EXERCISE AIM: Show every line of the records below that contains the word "Ração", and copy each one in full.

EXERCISE INPUT:
[Start of Attachment]

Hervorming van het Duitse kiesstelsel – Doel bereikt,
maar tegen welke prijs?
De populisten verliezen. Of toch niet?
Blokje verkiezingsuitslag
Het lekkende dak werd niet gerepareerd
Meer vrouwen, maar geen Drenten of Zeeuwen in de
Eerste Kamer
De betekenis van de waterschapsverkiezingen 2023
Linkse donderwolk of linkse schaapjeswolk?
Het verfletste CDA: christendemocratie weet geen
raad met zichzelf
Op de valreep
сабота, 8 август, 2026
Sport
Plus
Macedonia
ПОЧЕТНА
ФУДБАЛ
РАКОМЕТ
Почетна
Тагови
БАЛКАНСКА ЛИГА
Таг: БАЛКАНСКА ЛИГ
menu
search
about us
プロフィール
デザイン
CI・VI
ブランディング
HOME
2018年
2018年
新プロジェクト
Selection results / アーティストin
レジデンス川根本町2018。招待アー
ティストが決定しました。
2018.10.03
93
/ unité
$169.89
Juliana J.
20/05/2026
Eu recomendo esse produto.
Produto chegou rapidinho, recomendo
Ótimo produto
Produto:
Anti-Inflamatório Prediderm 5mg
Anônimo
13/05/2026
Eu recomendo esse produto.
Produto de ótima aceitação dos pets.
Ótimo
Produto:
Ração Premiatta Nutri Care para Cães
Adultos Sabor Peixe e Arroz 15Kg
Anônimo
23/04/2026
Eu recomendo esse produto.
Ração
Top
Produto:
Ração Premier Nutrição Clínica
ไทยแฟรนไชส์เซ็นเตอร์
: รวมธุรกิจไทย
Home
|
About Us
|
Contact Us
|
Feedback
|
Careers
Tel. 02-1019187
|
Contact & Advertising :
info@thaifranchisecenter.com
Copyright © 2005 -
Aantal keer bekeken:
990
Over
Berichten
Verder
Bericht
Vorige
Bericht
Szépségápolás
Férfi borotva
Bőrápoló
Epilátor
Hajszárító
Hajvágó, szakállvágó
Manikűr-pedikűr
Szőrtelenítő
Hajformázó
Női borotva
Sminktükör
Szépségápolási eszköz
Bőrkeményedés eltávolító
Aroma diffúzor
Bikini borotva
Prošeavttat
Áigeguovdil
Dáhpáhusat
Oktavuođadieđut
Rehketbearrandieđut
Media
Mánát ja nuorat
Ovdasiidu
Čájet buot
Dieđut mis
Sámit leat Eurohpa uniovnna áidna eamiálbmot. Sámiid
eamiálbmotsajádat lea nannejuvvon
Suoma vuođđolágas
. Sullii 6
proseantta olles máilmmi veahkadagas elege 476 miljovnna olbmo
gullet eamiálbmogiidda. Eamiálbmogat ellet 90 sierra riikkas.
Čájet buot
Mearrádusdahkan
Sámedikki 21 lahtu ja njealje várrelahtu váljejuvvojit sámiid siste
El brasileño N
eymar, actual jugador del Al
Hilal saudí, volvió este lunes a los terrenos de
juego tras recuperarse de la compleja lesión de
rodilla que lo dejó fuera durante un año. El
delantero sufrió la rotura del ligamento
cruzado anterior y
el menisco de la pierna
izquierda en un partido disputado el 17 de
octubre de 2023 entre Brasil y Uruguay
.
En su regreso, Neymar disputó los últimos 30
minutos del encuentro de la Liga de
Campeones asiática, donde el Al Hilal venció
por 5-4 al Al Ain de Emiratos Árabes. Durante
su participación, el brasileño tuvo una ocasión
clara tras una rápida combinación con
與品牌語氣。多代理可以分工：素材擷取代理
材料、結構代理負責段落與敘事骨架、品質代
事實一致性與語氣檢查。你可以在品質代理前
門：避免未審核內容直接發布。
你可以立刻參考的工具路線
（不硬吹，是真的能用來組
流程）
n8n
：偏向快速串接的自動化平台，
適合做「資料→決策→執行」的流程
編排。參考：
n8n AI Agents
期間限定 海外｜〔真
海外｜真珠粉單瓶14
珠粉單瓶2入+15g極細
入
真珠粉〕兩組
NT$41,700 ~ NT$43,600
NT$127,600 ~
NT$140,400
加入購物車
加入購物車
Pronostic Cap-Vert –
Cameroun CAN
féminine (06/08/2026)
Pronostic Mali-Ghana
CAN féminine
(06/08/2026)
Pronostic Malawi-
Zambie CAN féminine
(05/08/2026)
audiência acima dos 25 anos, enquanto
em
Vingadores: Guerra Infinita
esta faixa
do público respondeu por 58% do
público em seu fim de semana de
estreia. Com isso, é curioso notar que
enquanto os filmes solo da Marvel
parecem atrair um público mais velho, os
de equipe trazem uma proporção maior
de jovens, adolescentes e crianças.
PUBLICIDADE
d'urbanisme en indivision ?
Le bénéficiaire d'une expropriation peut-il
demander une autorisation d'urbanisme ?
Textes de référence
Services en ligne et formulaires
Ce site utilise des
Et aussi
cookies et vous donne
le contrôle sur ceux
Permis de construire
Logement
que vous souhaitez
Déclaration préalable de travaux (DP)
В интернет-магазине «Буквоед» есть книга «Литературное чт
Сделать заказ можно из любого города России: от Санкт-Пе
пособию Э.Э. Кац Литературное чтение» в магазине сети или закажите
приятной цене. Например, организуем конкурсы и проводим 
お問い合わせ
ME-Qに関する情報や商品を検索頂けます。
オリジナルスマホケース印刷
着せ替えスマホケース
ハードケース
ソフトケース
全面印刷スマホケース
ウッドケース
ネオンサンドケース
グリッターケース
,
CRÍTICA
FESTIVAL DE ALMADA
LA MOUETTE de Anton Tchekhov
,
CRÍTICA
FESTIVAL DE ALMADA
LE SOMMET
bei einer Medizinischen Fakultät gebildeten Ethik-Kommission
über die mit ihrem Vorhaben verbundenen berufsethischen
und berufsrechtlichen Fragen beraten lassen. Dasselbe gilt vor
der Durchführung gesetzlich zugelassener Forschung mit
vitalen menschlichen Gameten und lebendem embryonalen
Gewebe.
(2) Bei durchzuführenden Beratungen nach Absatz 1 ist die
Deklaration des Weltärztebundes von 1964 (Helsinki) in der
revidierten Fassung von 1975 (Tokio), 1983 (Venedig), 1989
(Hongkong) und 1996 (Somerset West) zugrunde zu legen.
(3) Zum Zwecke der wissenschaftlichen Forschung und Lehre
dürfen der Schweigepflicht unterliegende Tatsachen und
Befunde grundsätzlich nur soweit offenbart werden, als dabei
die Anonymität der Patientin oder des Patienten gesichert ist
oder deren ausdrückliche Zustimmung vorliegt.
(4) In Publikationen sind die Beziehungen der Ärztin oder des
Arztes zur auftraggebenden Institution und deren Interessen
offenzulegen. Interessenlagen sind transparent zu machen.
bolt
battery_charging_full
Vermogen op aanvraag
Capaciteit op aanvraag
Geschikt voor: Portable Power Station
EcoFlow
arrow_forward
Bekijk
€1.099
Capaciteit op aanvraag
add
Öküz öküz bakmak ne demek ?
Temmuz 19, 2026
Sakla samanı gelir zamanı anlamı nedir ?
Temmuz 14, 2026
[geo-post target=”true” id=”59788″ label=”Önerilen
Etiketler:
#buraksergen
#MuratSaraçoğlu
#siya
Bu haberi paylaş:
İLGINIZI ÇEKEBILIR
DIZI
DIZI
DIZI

[End of Attachment]

RESPONSE AREA:
Ração Premiatta Nutri Care para Cães
Ração
Ração Premier Nutrição Clínica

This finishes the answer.